**Text provided**
24.112.50.96 writes:

What's big-O notation???:~::~::~::~::~::~:

P.M.

Response Re: BIg-O
Friday, 09-Jul-1999 11:20:26

208.16.89.122 writes:

This question refers to the computer science area of classifying functions by their growth rates. You can think of a function as being a program. With any program, we want to know how much work will be done by that program as the size of the input increases. The least amount of work is the most desirable.

Let's say that we have some function called f. Function f does some amount of work and this amount of work changes as the input size to the function changes. Generally speaking, the more input you have, the more work that must be done. The question is, how much more work must be done as the input size increases? We want to write a program that minimizes the amount of work.

The notation used to describe the amount of work that a function does as its input size inreases is expressed as big omega, big theta, or big O (or big oh.)

Big Omega (f)- functions given this designation will grow at least as fast as function f. This means that functions given this designation will always do an equal amount or more work than function f for some input size. This is not desirable.

**Instructions for the task**
Rewrite the forum reply, beginning at the words "This question refers" and stopping after "(or big oh.)", with every instance of "input size" replaced by "amount of input".

**Data lines**
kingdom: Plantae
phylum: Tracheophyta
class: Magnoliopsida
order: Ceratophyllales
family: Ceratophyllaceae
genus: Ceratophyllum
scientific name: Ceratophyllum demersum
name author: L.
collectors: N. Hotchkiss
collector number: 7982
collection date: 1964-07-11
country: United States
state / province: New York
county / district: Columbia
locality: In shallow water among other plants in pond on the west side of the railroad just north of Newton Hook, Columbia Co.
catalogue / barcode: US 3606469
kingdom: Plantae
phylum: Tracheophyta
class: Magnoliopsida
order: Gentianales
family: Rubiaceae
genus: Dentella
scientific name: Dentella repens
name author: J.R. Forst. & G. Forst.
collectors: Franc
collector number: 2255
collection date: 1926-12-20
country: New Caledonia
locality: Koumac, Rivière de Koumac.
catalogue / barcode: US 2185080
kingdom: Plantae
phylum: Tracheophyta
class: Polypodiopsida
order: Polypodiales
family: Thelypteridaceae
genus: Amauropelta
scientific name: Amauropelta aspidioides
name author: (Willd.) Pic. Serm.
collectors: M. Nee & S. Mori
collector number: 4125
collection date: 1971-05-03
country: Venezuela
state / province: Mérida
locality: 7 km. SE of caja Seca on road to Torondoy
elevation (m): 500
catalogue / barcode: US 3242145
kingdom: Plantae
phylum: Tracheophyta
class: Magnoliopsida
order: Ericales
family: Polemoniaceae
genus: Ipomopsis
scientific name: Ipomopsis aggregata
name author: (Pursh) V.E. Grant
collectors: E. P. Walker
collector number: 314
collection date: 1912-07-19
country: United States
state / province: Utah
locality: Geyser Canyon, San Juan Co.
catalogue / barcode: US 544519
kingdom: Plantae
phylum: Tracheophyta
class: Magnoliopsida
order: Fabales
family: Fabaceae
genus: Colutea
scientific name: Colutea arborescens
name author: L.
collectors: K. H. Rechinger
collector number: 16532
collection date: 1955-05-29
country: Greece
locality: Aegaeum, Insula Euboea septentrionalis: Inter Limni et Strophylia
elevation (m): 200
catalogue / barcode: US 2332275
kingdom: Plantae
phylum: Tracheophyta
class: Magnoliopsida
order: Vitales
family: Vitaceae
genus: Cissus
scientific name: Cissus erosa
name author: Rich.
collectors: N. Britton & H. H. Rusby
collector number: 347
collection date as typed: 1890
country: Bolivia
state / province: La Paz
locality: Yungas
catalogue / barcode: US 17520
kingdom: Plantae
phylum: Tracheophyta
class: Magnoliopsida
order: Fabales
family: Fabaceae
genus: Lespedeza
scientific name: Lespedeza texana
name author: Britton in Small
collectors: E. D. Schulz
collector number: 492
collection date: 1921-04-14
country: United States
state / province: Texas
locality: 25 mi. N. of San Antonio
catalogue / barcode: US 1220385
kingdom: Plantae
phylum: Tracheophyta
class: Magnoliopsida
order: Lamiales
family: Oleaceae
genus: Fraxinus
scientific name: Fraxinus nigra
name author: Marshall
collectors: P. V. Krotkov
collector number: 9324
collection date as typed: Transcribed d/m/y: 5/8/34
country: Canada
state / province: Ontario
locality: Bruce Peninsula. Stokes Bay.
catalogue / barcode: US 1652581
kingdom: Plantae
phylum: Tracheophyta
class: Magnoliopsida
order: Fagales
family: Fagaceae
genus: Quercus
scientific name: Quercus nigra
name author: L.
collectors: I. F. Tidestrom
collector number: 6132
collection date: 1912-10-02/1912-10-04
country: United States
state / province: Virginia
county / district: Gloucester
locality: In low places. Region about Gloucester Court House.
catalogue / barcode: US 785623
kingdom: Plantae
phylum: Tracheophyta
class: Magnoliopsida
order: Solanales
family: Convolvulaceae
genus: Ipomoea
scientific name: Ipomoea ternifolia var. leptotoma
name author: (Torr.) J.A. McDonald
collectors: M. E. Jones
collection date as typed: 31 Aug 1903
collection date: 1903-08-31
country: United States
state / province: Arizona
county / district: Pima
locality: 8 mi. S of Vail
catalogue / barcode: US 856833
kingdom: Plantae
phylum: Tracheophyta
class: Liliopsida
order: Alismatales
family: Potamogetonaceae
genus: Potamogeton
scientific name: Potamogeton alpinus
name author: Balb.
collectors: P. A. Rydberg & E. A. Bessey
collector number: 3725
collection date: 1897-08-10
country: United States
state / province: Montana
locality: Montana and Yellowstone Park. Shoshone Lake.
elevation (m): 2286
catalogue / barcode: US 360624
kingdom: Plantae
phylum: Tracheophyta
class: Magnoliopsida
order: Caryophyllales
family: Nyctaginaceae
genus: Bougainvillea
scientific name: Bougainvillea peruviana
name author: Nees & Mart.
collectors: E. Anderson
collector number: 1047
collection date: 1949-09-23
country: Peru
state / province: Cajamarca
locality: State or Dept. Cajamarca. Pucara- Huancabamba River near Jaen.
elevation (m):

**Complete output**
This question refers to the computer science area of classifying functions by their growth rates. You can think of a function as being a program. With any program, we want to know how much work will be done by that program as the size of the input increases. The least amount of work is the most desirable.

Let's say that we have some function called f. Function f does some amount of work and this amount of work changes as the amount of input to the function changes. Generally speaking, the more input you have, the more work that must be done. The question is, how much more work must be done as the amount of input increases? We want to write a program that minimizes the amount of work.

The notation used to describe the amount of work that a function does as its amount of input inreases is expressed as big omega, big theta, or big O (or big oh.)